Switzerland's move away from the Cassis de Dijon principle in 2026 compounds the effect: national requirements like this one now reach imported cosmetics as well as domestically manufactured ones, closing a route some companies previously used to sell EU-compliant formulations into the Swiss market unchanged.
What compliance risk sits ahead: PFAS under REACH and the animal-testing question?
Two slower-moving files will shape the next several years. ECHA's Risk Assessment Committee adopted its final opinion on the proposed universal PFAS restriction on March 2, 2026, and the Socio-Economic Analysis Committee closed its public consultation on the draft opinion on May 25, 2026, with a final opinion expected by the end of 2026 before the Commission drafts legislation; industry guidance generally does not expect the resulting restriction to apply before 2029, though cosmetics is one of the sectors where the committees have signaled little appetite for derogations. Separately, the EU's ban on animal testing for finished cosmetics and their ingredients under Article 18 of Regulation (EC) No 1223/2009 does not fully shield ingredient suppliers from REACH: the General Court's November 22, 2023 Symrise ruling confirmed that ECHA can still require vertebrate animal testing on a substance used exclusively in cosmetics if the data is needed to assess risks to workers or the environment, a tension the Commission's June 1, 2026 roadmap toward phasing out animal testing acknowledges but does not resolve on any binding timeline.
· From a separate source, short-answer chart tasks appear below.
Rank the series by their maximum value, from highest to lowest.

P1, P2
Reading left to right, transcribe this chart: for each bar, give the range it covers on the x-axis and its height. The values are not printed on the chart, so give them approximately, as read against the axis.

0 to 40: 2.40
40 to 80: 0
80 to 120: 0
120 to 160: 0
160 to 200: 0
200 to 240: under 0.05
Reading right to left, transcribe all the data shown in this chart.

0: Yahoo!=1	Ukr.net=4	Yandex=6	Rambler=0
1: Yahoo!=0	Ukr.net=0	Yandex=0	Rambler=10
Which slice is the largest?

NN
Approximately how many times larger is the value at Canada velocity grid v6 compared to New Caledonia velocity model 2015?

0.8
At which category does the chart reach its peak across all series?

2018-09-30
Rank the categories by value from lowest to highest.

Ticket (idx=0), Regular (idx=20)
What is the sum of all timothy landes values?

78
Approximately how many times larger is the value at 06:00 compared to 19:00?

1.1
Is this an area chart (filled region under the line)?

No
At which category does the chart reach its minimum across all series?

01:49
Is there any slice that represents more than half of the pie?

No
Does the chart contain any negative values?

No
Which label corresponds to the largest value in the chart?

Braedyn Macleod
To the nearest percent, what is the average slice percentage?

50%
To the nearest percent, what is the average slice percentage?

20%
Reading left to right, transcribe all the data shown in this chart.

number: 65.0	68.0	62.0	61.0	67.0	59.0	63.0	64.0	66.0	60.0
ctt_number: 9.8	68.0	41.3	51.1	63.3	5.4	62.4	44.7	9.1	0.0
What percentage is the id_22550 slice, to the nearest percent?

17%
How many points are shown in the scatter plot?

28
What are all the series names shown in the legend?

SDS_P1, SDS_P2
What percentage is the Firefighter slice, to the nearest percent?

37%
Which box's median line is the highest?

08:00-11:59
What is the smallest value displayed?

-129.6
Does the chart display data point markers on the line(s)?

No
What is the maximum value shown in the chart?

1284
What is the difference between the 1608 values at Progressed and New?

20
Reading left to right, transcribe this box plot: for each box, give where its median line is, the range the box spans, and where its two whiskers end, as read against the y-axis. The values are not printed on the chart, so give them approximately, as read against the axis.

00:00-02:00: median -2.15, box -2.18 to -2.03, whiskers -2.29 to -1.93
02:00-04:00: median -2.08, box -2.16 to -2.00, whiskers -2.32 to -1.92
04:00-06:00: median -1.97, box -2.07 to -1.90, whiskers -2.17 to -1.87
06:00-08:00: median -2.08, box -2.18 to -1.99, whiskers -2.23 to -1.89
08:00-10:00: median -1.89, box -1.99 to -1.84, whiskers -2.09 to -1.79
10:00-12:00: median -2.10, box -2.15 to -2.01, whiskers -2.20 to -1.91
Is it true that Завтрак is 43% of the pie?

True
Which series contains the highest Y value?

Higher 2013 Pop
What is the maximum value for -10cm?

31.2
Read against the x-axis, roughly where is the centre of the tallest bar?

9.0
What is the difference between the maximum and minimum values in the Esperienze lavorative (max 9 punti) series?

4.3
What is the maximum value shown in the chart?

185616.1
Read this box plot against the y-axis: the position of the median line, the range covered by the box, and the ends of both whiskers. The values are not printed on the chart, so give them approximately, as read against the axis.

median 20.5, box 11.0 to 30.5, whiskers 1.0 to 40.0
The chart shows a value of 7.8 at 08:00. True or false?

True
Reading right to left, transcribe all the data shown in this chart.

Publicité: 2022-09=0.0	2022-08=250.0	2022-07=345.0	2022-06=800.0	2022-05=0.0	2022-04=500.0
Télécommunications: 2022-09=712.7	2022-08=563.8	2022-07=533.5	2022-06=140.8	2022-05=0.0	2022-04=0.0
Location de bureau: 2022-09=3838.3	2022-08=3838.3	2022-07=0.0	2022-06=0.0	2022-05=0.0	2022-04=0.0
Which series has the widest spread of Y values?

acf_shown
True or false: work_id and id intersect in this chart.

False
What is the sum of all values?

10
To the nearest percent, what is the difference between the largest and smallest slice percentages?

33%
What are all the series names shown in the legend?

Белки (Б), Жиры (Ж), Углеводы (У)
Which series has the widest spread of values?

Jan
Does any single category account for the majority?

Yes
Neither of these files has a hard 2026 or 2027 compliance date attached yet, but both will eventually force reformulation decisions with lead times measured in years, not months, which is exactly why they need to sit on a compliance calendar well before a proposal becomes a Regulation.
What should a compliance team do next?
The pattern across the EU, the UK and Switzerland in 2026 is that ingredient bans arrive with less warning, not more. Omnibus VIII gave EU companies zero adaptation time once the SCCS had spoken; the UK's SI 2026/23 at least offers a sell-through window, but on its own separate schedule; and Switzerland can tighten a limit unilaterally even where it otherwise defers to Brussels. Treating Regulation (EC) No 1223/2009 as the single source of truth for a European portfolio will miss the UK's next WTO-notified draft and the next Swiss Ordinance amendment.
Obsidian tracks the EU Omnibus pipeline, the UK's OPSS statutory instruments and WTO notifications, and Switzerland's Cosmetics Ordinance amendments as separate but connected feeds, so a team does not have to check three regulators to know whether a formulation is still sellable everywhere it ships. Setting up per-jurisdiction monitoring flags a new Omnibus regulation, a UK statutory instrument, or a Swiss Ordinance change the moment it publishes, rather than after a customs hold. The AI companion can answer a direct question about a specific Annex entry or a jurisdiction's current sell-through deadline straight from Obsidian's verified regulatory database, and teams running their own compliance tooling can pull the same underlying data through the MCP integration. With the PFAS restriction and the next UK CMR wave both still to land, the safer planning assumption for a European cosmetics portfolio is that 2027 will bring at least as many divergent deadlines as 2026 did.